■ **Problem details**: List each line in the rows below that contains the string "нетто", copying every such line in full.

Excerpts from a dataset
----------

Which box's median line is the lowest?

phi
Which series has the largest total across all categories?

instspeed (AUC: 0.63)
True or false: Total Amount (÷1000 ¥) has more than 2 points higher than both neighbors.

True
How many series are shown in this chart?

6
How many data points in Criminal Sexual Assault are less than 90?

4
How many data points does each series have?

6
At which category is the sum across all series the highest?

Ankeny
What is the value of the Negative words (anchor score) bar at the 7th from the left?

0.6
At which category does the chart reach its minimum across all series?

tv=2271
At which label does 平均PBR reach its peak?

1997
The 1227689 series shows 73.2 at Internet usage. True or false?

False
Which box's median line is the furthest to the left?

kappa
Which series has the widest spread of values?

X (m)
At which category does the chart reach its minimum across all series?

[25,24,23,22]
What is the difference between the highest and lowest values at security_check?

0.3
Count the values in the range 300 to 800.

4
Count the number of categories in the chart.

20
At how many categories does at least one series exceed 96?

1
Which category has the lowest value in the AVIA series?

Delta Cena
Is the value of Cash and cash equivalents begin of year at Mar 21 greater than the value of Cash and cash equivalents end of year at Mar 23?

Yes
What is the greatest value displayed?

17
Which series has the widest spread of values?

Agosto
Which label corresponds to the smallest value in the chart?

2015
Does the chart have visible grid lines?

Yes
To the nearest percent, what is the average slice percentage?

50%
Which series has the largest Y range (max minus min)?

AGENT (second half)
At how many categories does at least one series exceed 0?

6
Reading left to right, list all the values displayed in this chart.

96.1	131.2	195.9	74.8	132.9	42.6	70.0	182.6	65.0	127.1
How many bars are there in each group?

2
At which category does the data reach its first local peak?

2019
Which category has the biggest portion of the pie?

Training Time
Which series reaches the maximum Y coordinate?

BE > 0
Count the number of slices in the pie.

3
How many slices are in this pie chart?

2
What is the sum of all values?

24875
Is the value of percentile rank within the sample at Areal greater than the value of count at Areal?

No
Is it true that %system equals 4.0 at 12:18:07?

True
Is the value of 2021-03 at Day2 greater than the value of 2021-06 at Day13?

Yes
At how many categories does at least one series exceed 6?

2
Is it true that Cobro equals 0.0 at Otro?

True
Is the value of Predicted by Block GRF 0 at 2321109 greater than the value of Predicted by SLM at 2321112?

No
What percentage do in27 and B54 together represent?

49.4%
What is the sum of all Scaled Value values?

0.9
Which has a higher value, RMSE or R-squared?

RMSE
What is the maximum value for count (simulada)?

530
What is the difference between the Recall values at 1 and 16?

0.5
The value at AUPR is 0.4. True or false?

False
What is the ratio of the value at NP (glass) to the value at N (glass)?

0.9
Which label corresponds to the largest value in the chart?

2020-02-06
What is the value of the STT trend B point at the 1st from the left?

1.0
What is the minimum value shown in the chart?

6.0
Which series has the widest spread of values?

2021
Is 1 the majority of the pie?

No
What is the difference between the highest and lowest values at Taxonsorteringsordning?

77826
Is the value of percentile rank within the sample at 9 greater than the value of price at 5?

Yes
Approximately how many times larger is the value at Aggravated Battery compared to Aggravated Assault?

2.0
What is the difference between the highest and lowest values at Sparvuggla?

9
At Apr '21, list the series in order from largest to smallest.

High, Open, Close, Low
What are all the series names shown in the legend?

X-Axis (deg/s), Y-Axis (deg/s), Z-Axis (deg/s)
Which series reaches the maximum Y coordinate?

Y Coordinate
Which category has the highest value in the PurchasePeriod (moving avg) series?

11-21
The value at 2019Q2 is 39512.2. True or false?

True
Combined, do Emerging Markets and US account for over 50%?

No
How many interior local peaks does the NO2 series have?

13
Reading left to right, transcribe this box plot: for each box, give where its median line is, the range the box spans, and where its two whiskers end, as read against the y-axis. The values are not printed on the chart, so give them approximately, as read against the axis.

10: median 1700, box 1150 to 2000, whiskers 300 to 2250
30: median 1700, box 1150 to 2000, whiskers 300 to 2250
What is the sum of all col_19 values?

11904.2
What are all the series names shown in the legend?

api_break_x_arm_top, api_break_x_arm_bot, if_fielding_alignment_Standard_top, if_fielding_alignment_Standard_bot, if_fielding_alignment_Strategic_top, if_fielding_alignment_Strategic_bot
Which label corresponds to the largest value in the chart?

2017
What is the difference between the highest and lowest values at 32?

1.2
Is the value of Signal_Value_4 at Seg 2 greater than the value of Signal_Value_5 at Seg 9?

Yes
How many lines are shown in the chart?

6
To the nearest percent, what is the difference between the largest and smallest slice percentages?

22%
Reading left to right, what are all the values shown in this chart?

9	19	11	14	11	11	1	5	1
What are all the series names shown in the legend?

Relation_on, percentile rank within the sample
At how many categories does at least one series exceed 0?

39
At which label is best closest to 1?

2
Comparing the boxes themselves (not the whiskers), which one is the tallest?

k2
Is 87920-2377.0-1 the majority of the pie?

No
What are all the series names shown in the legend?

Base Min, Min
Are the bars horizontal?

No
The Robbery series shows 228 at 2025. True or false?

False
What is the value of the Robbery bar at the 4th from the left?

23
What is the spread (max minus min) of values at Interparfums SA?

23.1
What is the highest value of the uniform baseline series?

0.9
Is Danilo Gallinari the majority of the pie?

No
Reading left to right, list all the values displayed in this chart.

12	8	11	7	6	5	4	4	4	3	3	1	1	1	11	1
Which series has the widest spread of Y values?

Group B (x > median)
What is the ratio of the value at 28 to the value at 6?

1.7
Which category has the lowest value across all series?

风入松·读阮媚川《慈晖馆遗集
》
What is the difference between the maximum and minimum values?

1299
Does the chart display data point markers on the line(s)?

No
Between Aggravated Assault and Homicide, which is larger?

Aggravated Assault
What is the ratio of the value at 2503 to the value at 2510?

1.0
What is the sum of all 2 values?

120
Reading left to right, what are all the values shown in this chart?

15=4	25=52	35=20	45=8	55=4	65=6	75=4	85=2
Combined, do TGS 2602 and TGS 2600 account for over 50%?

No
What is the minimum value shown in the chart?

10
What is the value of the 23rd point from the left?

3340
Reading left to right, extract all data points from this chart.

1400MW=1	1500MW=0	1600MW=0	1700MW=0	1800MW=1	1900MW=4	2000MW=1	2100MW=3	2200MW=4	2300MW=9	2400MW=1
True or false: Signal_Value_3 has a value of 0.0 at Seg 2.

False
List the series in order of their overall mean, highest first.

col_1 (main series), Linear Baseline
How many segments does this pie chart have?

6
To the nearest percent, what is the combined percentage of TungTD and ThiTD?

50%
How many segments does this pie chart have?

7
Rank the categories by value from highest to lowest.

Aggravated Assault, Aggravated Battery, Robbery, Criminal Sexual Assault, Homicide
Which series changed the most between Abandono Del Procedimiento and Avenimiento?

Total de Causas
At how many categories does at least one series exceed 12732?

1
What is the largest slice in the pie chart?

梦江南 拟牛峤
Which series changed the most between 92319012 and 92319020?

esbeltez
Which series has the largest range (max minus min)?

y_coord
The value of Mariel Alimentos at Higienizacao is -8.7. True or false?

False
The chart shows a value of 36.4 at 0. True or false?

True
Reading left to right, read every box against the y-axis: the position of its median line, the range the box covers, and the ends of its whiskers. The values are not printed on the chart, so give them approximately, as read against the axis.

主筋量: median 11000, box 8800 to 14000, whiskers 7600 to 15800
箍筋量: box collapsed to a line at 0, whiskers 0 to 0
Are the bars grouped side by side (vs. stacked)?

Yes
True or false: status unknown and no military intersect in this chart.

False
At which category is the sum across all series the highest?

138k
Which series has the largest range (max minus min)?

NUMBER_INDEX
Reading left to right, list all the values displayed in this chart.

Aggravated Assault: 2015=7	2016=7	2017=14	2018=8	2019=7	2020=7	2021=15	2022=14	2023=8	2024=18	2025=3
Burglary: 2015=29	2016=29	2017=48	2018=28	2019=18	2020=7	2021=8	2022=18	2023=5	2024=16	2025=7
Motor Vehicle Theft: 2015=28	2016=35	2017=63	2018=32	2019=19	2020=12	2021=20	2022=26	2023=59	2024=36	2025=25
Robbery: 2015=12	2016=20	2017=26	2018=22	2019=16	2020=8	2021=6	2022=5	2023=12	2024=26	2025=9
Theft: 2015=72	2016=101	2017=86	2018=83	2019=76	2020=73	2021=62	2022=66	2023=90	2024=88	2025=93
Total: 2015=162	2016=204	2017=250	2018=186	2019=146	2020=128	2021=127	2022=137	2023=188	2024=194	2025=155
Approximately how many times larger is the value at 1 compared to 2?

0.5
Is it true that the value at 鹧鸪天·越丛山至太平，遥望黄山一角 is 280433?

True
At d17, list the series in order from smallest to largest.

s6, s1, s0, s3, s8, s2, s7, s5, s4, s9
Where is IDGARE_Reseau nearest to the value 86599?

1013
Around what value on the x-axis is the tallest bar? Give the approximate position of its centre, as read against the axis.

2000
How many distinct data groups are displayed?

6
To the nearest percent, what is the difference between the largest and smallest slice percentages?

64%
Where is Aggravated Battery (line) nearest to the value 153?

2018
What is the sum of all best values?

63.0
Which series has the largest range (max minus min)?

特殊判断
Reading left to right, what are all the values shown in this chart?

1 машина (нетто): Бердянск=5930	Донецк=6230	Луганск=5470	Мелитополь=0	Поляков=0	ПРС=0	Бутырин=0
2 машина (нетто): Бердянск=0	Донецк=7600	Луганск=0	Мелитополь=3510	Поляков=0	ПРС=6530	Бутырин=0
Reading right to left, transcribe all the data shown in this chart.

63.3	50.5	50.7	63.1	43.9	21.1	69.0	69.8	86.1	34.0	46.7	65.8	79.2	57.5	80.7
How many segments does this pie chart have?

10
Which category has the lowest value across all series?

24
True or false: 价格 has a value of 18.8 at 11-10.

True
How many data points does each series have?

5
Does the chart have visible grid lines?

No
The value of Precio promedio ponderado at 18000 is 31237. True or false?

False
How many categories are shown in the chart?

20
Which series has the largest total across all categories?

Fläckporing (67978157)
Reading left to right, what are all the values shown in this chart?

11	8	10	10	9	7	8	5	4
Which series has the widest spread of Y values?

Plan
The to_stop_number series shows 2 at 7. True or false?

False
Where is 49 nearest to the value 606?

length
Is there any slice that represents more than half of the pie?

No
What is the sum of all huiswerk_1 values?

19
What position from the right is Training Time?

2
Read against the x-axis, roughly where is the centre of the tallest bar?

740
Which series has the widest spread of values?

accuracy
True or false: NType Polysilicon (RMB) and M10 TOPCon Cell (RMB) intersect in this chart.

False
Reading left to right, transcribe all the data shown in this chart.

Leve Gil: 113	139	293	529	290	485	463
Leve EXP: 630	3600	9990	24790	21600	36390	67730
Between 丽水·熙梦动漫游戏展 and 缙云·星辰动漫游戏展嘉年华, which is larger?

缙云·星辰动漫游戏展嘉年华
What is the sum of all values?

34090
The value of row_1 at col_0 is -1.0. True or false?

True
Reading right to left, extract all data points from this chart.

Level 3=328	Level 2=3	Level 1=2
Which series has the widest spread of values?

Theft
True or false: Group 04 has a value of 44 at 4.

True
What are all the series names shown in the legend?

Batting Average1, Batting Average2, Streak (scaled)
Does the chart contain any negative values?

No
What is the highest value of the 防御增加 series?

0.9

----------

■ **Solution to this exercise**:
1 машина (нетто): Бердянск=5930	Донецк=6230	Луганск=5470	Мелитополь=0	Поляков=0	ПРС=0	Бутырин=0
2 машина (нетто): Бердянск=0	Донецк=7600	Луганск=0	Мелитополь=3510	Поляков=0	ПРС=6530	Бутырин=0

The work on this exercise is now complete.